Publication year - 2002
Publication title -
acta anaesthesiologica scandinavica
Language(s) - English
Resource type - Journals
SCImago Journal Rank - 0.738
H-Index - 107
eISSN - 1399-6576
pISSN - 0001-5172
DOI - 10.1034/j.1399-6576.2002.t01-1-460312.x
Subject(s) - bronchoconstriction , medicine , vascular resistance , propranolol , pulmonary hypertension , serotonin , anesthesia , endocrinology , vasodilation , blood pressure , asthma , receptor
Background: We have previously found that agents increasing intracellular cAMP levels of smooth muscles, such as PDE3 inhibitors, aminophylline and prostaglandin E 1 , produce both bronchodilation and pulmonary vasodilation in serotonin‐induced pulmonary hypertension and bronchoconstriction models. In the present study we have simultaneously evaluated the spasmolytic effects of colforsin daropate, a novel forskolin derivative, on serotonin‐induced pulmonary hypertension and bronchoconstriction. Methods: Ten mongrel dogs were anesthetized with pentobarbital. The pulmonary hypertension and bronchoconstriction were elicited with serotonin (10 µg/kg + 1 mg·kg −1 ·h −1 ) and assessed as percentage changes in pulmonary vascular resistance (PVR) and bronchial cross‐sectional area (BCA) (basal = 100%). Initially, the relaxant effects of colforsin daropate (0–300 µg/kg) were determined. The PVR and BCA were assessed before and 30 min after serotonin infusion began and 5 min after each dose of colforsin daropate. To determine whether colforsin daropate‐induced relaxation is independent of plasma catecholamine, propranolol 0.4 mg/kg was given following colforsin daropate 300 µg/kg i.v. Results: Colforsin daropate reversed both pulmonary hypertension and bronchoconstriction dose‐dependently: ‐logED 50 (95% confidence intervals, mean ED 50 ) for pulmonary hypertension and bronchoconstriction 5.44 (5.08–5.80, 3.6 µg/kg) and 4.90 (4.06–5.20, 12.5 µg/kg), respectively.
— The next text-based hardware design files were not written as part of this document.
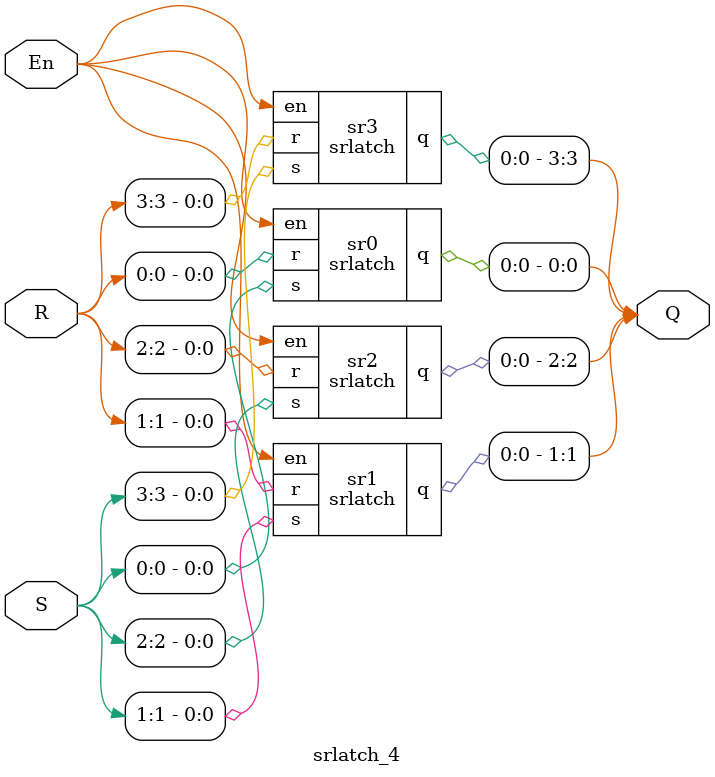
<source format=sv>
module srlatch(s,r,en,q);
  input s,r,en;
  output reg q;
  
  always @(*)
    begin
      if (en & ~(s) & r) q=0;
      else if (en & s & ~(r)) q=1;
      else if (en & ~(s) & ~(r)) q=1'bz;
    end
endmodule

module srlatch_4(S,R,En,Q);
  input [3:0] S,R;
  input En;
  output [3:0]Q;
  
  srlatch sr0(S[0],R[0],En,Q[0]);
  srlatch sr1(S[1],R[1],En,Q[1]);
  srlatch sr2(S[2],R[2],En,Q[2]);
  srlatch sr3(S[3],R[3],En,Q[3]);
endmodule

</source>
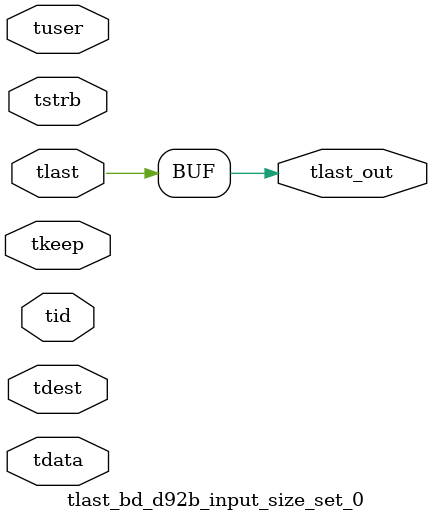
<source format=v>


`timescale 1ps/1ps

module tlast_bd_d92b_input_size_set_0 #
(
parameter C_S_AXIS_TID_WIDTH   = 1,
parameter C_S_AXIS_TUSER_WIDTH = 0,
parameter C_S_AXIS_TDATA_WIDTH = 0,
parameter C_S_AXIS_TDEST_WIDTH = 0
)
(
input  [(C_S_AXIS_TID_WIDTH   == 0 ? 1 : C_S_AXIS_TID_WIDTH)-1:0       ] tid,
input  [(C_S_AXIS_TDATA_WIDTH == 0 ? 1 : C_S_AXIS_TDATA_WIDTH)-1:0     ] tdata,
input  [(C_S_AXIS_TUSER_WIDTH == 0 ? 1 : C_S_AXIS_TUSER_WIDTH)-1:0     ] tuser,
input  [(C_S_AXIS_TDEST_WIDTH == 0 ? 1 : C_S_AXIS_TDEST_WIDTH)-1:0     ] tdest,
input  [(C_S_AXIS_TDATA_WIDTH/8)-1:0 ] tkeep,
input  [(C_S_AXIS_TDATA_WIDTH/8)-1:0 ] tstrb,
input  [0:0]                                                             tlast,
output                                                                   tlast_out
);

assign tlast_out = {tlast};

endmodule


</source>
However, colforsin daropate (≥ 30 µg/kg) produced a more pronounced systemic than pulmonary vasodilation. Although colforsin daropate (≥ 30 µg/kg) significantly increased plasma catecholamines, propranolol did not reverse the relaxant effects. Conclusions: Colforsin daropate may attenuate bronchoconstriction and pulmonary hypertension. In addition, as β‐blockade did not change the attenuation, the relaxant effects may be independent of plasma catecholamines.